(Page segmentation data)
========

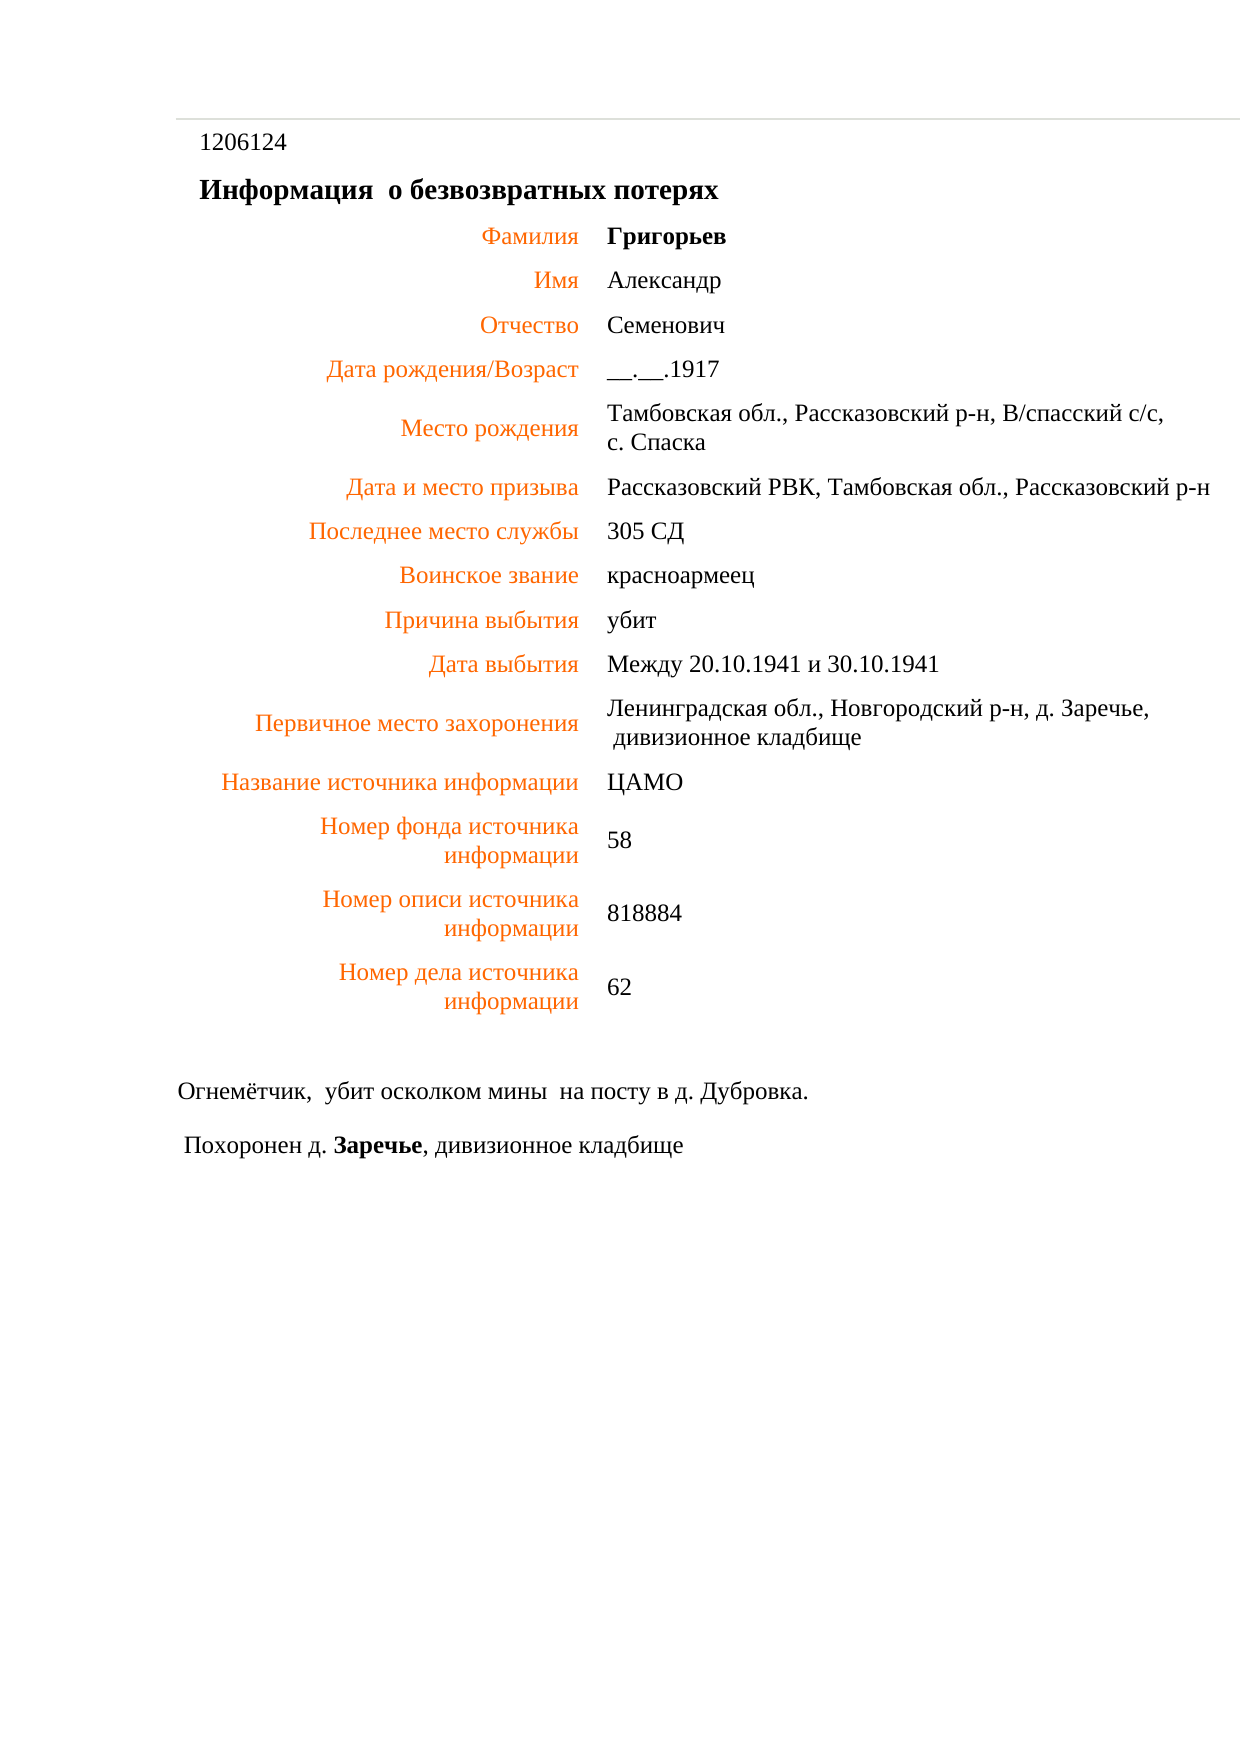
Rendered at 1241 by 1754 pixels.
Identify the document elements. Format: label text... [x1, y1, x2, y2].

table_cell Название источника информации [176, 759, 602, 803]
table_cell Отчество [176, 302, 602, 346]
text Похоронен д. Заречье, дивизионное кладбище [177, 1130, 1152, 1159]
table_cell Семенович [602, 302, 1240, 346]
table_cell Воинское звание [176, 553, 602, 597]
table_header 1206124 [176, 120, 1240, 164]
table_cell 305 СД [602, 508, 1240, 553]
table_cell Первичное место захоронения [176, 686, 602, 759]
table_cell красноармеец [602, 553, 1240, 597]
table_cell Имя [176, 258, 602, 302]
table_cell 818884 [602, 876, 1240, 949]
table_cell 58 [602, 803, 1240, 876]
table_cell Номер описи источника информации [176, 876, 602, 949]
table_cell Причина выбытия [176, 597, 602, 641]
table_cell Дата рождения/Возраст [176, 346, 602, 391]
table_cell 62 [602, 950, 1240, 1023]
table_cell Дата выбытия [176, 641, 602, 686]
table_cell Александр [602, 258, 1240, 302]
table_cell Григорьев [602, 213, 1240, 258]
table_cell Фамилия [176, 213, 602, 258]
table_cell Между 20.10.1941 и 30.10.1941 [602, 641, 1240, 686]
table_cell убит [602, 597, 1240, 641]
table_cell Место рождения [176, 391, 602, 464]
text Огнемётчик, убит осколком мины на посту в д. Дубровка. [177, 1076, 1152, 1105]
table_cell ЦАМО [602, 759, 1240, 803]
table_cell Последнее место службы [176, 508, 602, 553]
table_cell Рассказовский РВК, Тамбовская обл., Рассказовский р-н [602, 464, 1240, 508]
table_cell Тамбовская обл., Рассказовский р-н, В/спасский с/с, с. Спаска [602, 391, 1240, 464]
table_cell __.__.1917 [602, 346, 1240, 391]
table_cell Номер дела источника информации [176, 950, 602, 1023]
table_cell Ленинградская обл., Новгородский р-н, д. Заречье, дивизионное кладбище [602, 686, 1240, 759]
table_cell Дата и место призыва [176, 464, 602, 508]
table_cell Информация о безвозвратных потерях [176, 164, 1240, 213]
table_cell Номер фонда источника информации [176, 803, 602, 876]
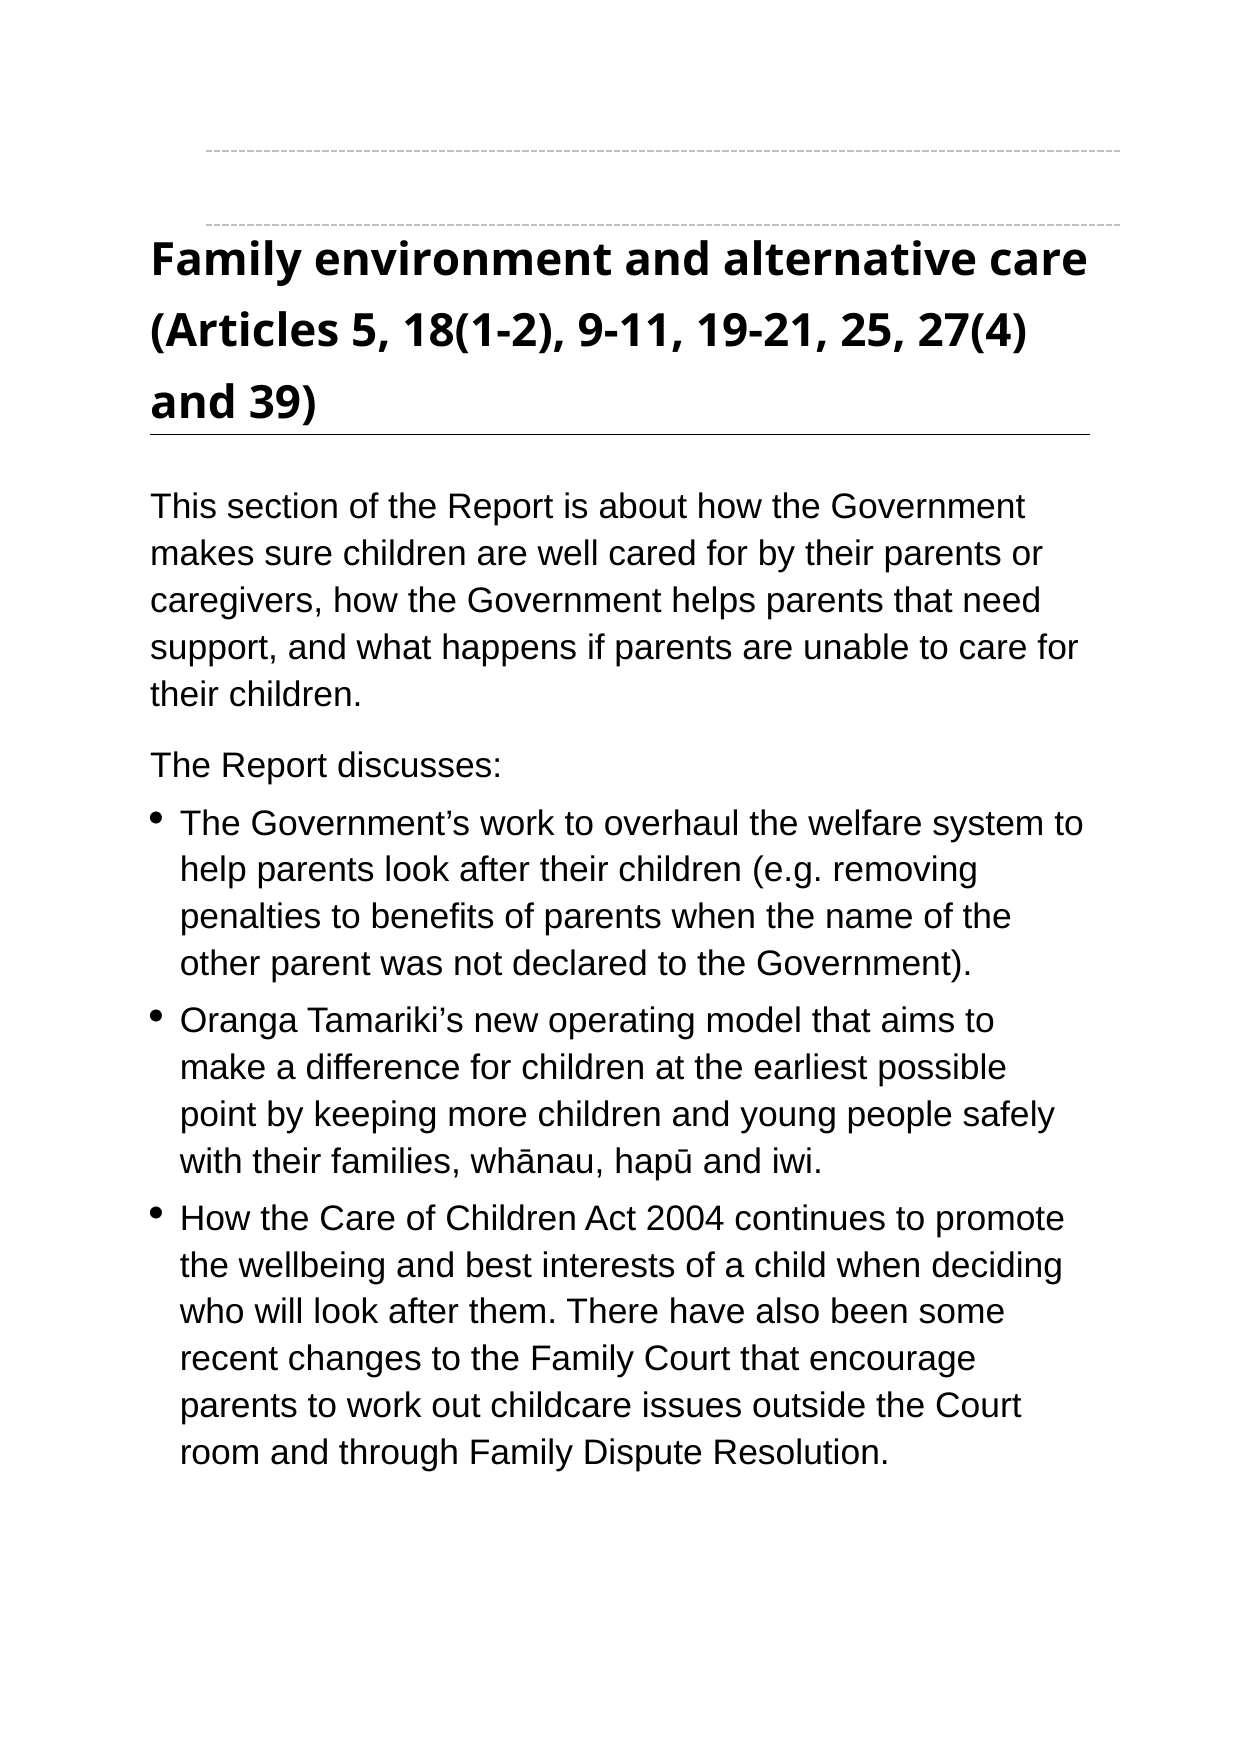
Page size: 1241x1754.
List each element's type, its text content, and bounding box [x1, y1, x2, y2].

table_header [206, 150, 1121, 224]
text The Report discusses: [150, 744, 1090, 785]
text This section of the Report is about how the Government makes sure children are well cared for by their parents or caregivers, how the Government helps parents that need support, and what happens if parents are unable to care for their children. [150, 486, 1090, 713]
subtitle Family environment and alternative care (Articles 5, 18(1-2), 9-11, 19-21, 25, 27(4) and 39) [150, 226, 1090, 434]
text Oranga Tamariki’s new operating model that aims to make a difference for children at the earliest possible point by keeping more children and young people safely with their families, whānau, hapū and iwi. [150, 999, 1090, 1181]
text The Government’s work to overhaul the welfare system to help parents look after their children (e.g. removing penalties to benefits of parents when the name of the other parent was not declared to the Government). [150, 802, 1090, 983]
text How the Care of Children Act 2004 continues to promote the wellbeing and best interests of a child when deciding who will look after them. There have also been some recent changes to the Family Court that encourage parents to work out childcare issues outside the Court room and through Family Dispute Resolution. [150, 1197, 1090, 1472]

========

Assignment
Transcribe exactly, starting at the line with "List each element's" and continuing through the last line of the data above; leave out all earlier lines.

Exercise output
List each element's type, its text content, and bounding box [x1, y1, x2, y2].

table_header [206, 150, 1121, 224]
text The Report discusses: [150, 744, 1090, 785]
text This section of the Report is about how the Government makes sure children are well cared for by their parents or caregivers, how the Government helps parents that need support, and what happens if parents are unable to care for their children. [150, 486, 1090, 713]
subtitle Family environment and alternative care (Articles 5, 18(1-2), 9-11, 19-21, 25, 27(4) and 39) [150, 226, 1090, 434]
text Oranga Tamariki’s new operating model that aims to make a difference for children at the earliest possible point by keeping more children and young people safely with their families, whānau, hapū and iwi. [150, 999, 1090, 1181]
text The Government’s work to overhaul the welfare system to help parents look after their children (e.g. removing penalties to benefits of parents when the name of the other parent was not declared to the Government). [150, 802, 1090, 983]
text How the Care of Children Act 2004 continues to promote the wellbeing and best interests of a child when deciding who will look after them. There have also been some recent changes to the Family Court that encourage parents to work out childcare issues outside the Court room and through Family Dispute Resolution. [150, 1197, 1090, 1472]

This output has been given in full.